*Exercise inputs*:
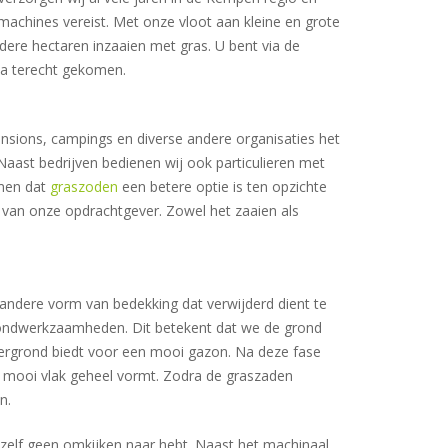
machines vereist. Met onze vloot aan kleine en grote
ere hectaren inzaaien met gras. U bent via de
na terecht gekomen.
ensions, campings en diverse andere organisaties het
aast bedrijven bedienen wij ook particulieren met
omen dat
graszoden
een betere optie is ten opzichte
te van onze opdrachtgever. Zowel het zaaien als
e andere vorm van bedekking dat verwijderd dient te
rondwerkzaamheden. Dit betekent dat we de grond
dergrond biedt voor een mooi gazon. Na deze fase
n mooi vlak geheel vormt. Zodra de graszaden
n.
r zelf geen omkijken naar hebt. Naast het machinaal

*Aim of the exercise*: Across the entries, how many lines contain "mooi"? Reply with the number only.

*Output for this exercise*: 2